● Instructions for the task
Filter the material, keeping only lines with the word "wire".

● Task input
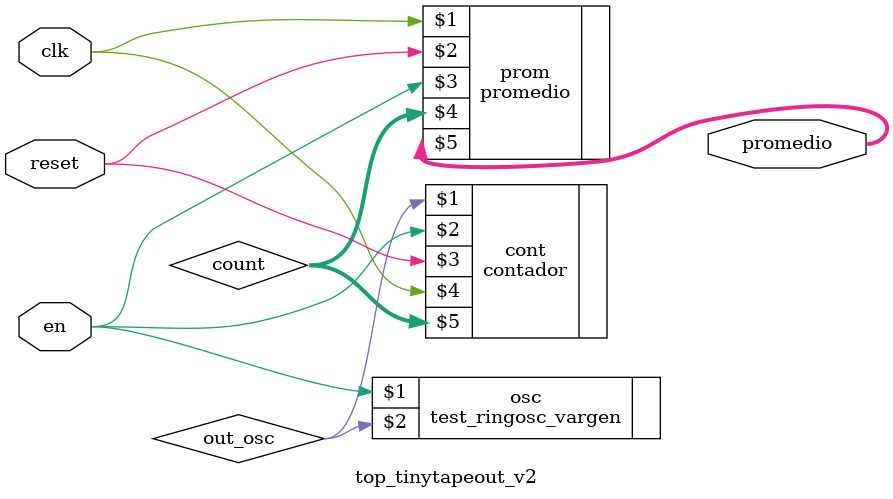
<source format=v>
module top_tinytapeout_v2(input clk, input en, input reset, output wire [8:0] promedio);

wire out_osc;
wire [8:0] count;
test_ringosc_vargen osc(en, out_osc);
contador cont(out_osc, en, reset, clk, count);
promedio #(9) prom(clk, reset, en, count, promedio);

endmodule

</source>
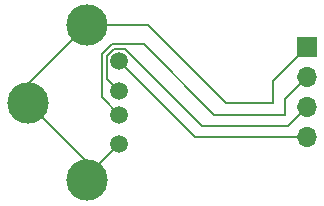
<source format=gtl>
G04 #@! TF.GenerationSoftware,KiCad,Pcbnew,8.0.4*
G04 #@! TF.CreationDate,2024-08-15T12:45:58+02:00*
G04 #@! TF.ProjectId,usb A,75736220-412e-46b6-9963-61645f706362,rev?*
G04 #@! TF.SameCoordinates,Original*
G04 #@! TF.FileFunction,Copper,L1,Top*
G04 #@! TF.FilePolarity,Positive*
%FSLAX46Y46*%
G04 Gerber Fmt 4.6, Leading zero omitted, Abs format (unit mm)*
G04 Created by KiCad (PCBNEW 8.0.4) date 2024-08-15 12:45:58*
%MOMM*%
%LPD*%
G01*
G04 APERTURE LIST*
G04 #@! TA.AperFunction,ComponentPad*
%ADD10C,1.500000*%
G04 #@! TD*
G04 #@! TA.AperFunction,ComponentPad*
%ADD11C,3.500000*%
G04 #@! TD*
G04 #@! TA.AperFunction,ComponentPad*
%ADD12R,1.700000X1.700000*%
G04 #@! TD*
G04 #@! TA.AperFunction,ComponentPad*
%ADD13O,1.700000X1.700000*%
G04 #@! TD*
G04 #@! TA.AperFunction,Conductor*
%ADD14C,0.200000*%
G04 #@! TD*
G04 APERTURE END LIST*
D10*
G04 #@! TO.P,USB1,1,VCC*
G04 #@! TO.N,/VCC*
X77000000Y-70500000D03*
G04 #@! TO.P,USB1,2,D-*
G04 #@! TO.N,/D-*
X77000000Y-73000000D03*
G04 #@! TO.P,USB1,3,D+*
G04 #@! TO.N,/D+*
X77000000Y-75000000D03*
G04 #@! TO.P,USB1,4,GND*
G04 #@! TO.N,/GND*
X77000000Y-77500000D03*
D11*
G04 #@! TO.P,USB1,5,GND*
X74290000Y-80570000D03*
G04 #@! TO.P,USB1,6,GND*
X74290000Y-67430000D03*
G04 #@! TO.P,USB1,7,GND*
X69300000Y-74000000D03*
G04 #@! TD*
D12*
G04 #@! TO.P,J1,1,Pin_1*
G04 #@! TO.N,/GND*
X92875000Y-69285000D03*
D13*
G04 #@! TO.P,J1,2,Pin_2*
G04 #@! TO.N,/D+*
X92875000Y-71825000D03*
G04 #@! TO.P,J1,3,Pin_3*
G04 #@! TO.N,/D-*
X92875000Y-74365000D03*
G04 #@! TO.P,J1,4,Pin_4*
G04 #@! TO.N,/VCC*
X92875000Y-76905000D03*
G04 #@! TD*
D14*
G04 #@! TO.N,/GND*
X69300000Y-72420000D02*
X69300000Y-74000000D01*
X79430000Y-67430000D02*
X86000000Y-74000000D01*
X69300000Y-74000000D02*
X74290000Y-78990000D01*
X86000000Y-74000000D02*
X90000000Y-74000000D01*
X74290000Y-78990000D02*
X74290000Y-80570000D01*
X77000000Y-77500000D02*
X74290000Y-80210000D01*
X74290000Y-67430000D02*
X69300000Y-72420000D01*
X90000000Y-72160000D02*
X92875000Y-69285000D01*
X74290000Y-80210000D02*
X74290000Y-80570000D01*
X74290000Y-67430000D02*
X79430000Y-67430000D01*
X90000000Y-74000000D02*
X90000000Y-72160000D01*
G04 #@! TO.N,/D+*
X77000000Y-75000000D02*
X75550000Y-73550000D01*
X91000000Y-75000000D02*
X91000000Y-73700000D01*
X76399389Y-69050000D02*
X79050000Y-69050000D01*
X85000000Y-75000000D02*
X91000000Y-75000000D01*
X91000000Y-73700000D02*
X92875000Y-71825000D01*
X75550000Y-73550000D02*
X75550000Y-69899389D01*
X75550000Y-69899389D02*
X76399389Y-69050000D01*
X79050000Y-69050000D02*
X85000000Y-75000000D01*
G04 #@! TO.N,/VCC*
X77000000Y-70500000D02*
X83405000Y-76905000D01*
X83405000Y-76905000D02*
X92875000Y-76905000D01*
G04 #@! TO.N,/D-*
X84000000Y-76000000D02*
X91240000Y-76000000D01*
X75950000Y-70065075D02*
X76565075Y-69450000D01*
X91240000Y-76000000D02*
X92875000Y-74365000D01*
X75950000Y-71950000D02*
X75950000Y-70065075D01*
X77450000Y-69450000D02*
X84000000Y-76000000D01*
X77000000Y-73000000D02*
X75950000Y-71950000D01*
X76565075Y-69450000D02*
X77450000Y-69450000D01*
G04 #@! TD*
M02*

</source>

● Task answer
module top_tinytapeout_v2(input clk, input en, input reset, output wire [8:0] promedio);
wire out_osc;
wire [8:0] count;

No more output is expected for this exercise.